Rose Esquenazi
Benedito
Lacerda é considerado um dos flautistas mais virtuosos do Brasil, ao lado de
Patápio Silva, Joaquim Calado, Pixinguinha. Foi o maior flautista de sua
geração, esteve ao lado dos maiores
cantores brasileiros. Deixou 160 composições, entre elas, obras-primas que
vamos ouvir aqui.
O compositor,
flautista
e maestro Benedito
Lacerda nasceu em Macaé, no dia 14 de março de 1903. Filho de uma lavadeira, desde
pequeno frequentou a Sociedade Musical Nova Aurora, orquestra de Macaé fundada em 1873. Mudou-se com a
mãe para o Rio, aos 17 anos, e foi morar no Estácio. O bairro, musical por
excelência, era um dos berços do samba e do chorinho. Teve a sorte de conviver
com Noel Rosa, Ismael Silva e Alcebíades Barcelos, o Bide. O primeiro
instrumento que tocou foi o bumbo, na Banda da Polícia Militar. Logo depois
passou para flauta. Evoluiu na música estudando partitura no Instituto Nacional
de Música, diplomando-se em flauta e composição. Em 1925, foi aprovado em teste no qual executava a parte de flauta da ópera Il Guarany, de Carlos Gomes. Conseguiu se transferir para a Escola Militar do Realengo, como músico de primeira classe, tornando-se solista. Depois de cinco anos na carreira militar, em 1927, pediu baixa e decidiu tocar com o grupo regional Boêmios da Cidade. Veja a sorte que Benedito teve. Foi chamado para acompanhar a famosa dançarina e cantora Josephine Baker, quando ela se apresentou no Brasil. Só dava Josephine nos cassinos, cinemas, orquestras de teatros, dancings e cabarés da cidade. A atriz americana negra levava os homens à loucura com seu rebolado sensual e causava inveja às mulheres com aquele corpo magro e malhado. Para época, era uma ousadia tremenda.

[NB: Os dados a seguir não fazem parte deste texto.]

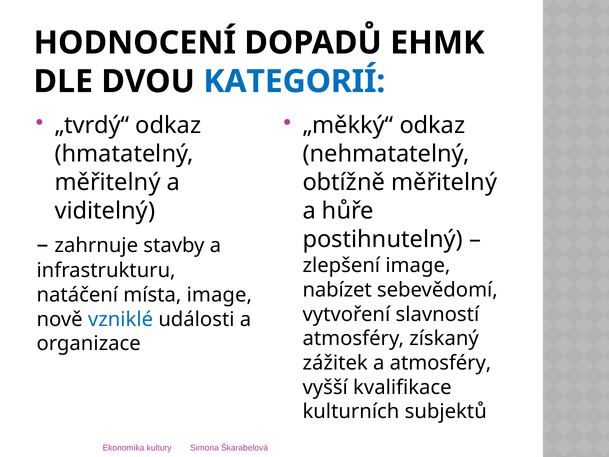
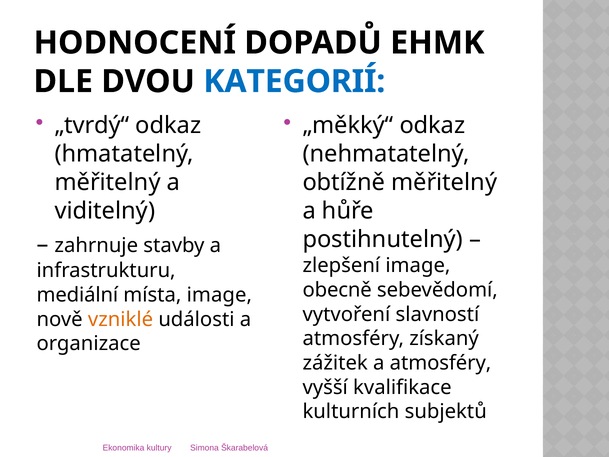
nabízet: nabízet -> obecně
natáčení: natáčení -> mediální
vzniklé colour: blue -> orange
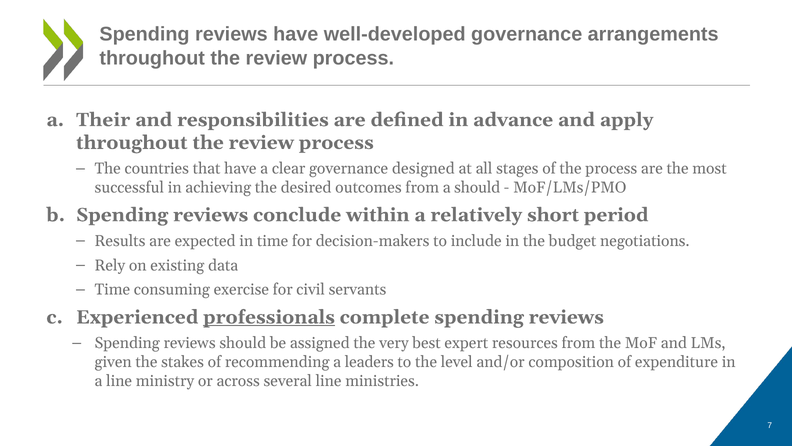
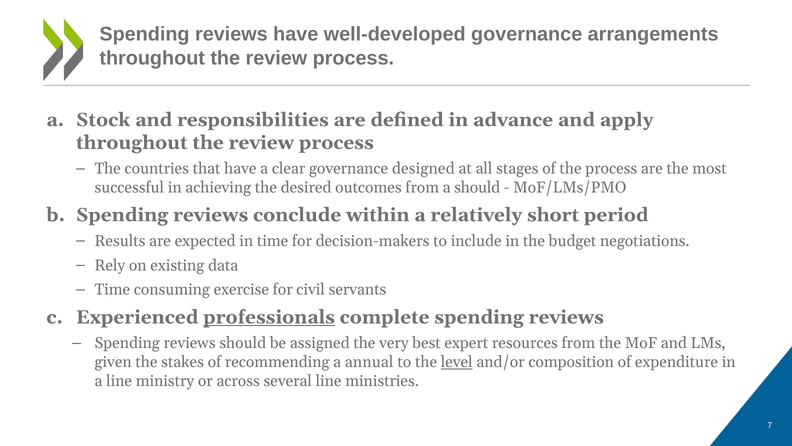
Their: Their -> Stock
leaders: leaders -> annual
level underline: none -> present
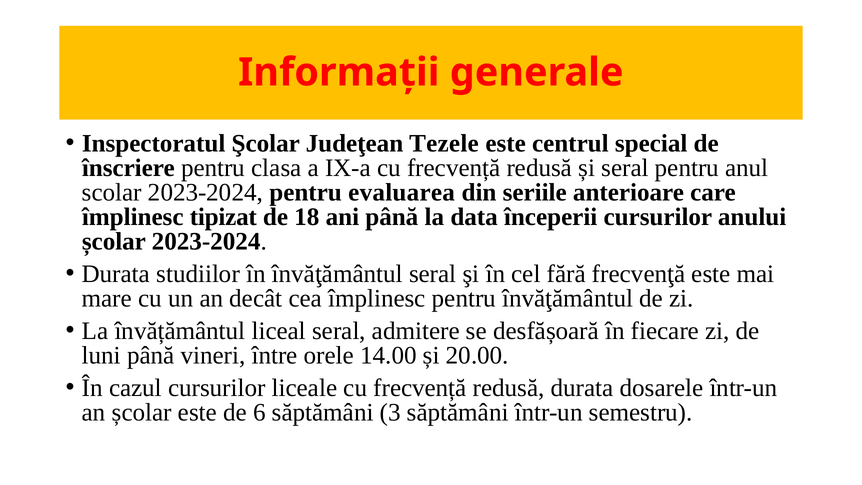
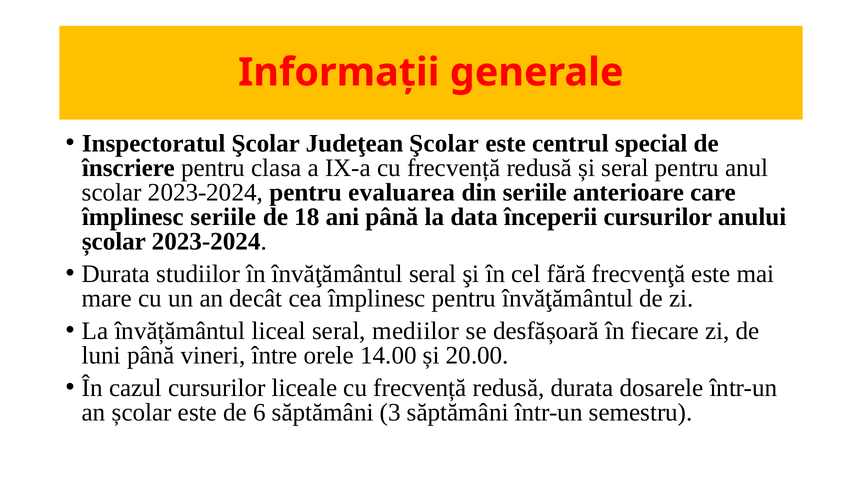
Judeţean Tezele: Tezele -> Şcolar
împlinesc tipizat: tipizat -> seriile
admitere: admitere -> mediilor
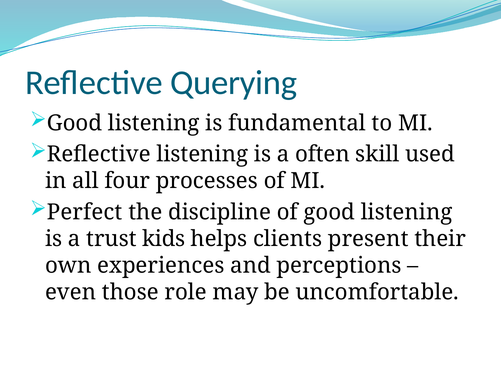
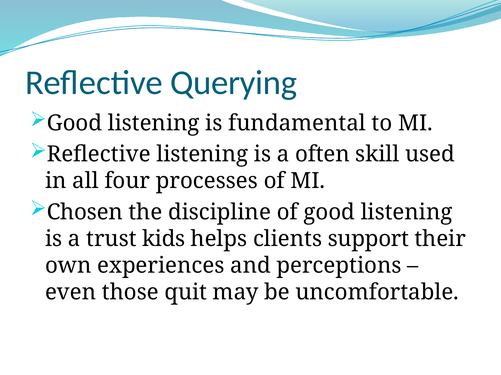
Perfect: Perfect -> Chosen
present: present -> support
role: role -> quit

Benedito foi saxofonista em algumas orquestras de jazz e, na década de 30, criou o grupo Gente do Morro. Especializado em ritmos brasileiros, o conjunto acompanhou Noel Rosa em uma viagem a Campos. O Gente de Morro não durou muito, mas o flautista já estava organizando outro grupo: o Conjunto Regional Benedito Lacerda. Os grandes músicos da época, impulsionados pelo rádio, podiam contar com o regional. Na Rádio Philips, primeiramente, no famoso Programa Casé, e depois em várias estações de rádio, como a Nacional, Benedito e seu conjunto se apresentaram ao lado de Carmen Miranda, Luiz Barbosa, Mário Reis, Francisco Alves, Sílvio Caldas. Passou a ser também compositor. No Cassino da Urca, trabalhou de 1928 a 1939. Vamos ouvir a linda canção Isis.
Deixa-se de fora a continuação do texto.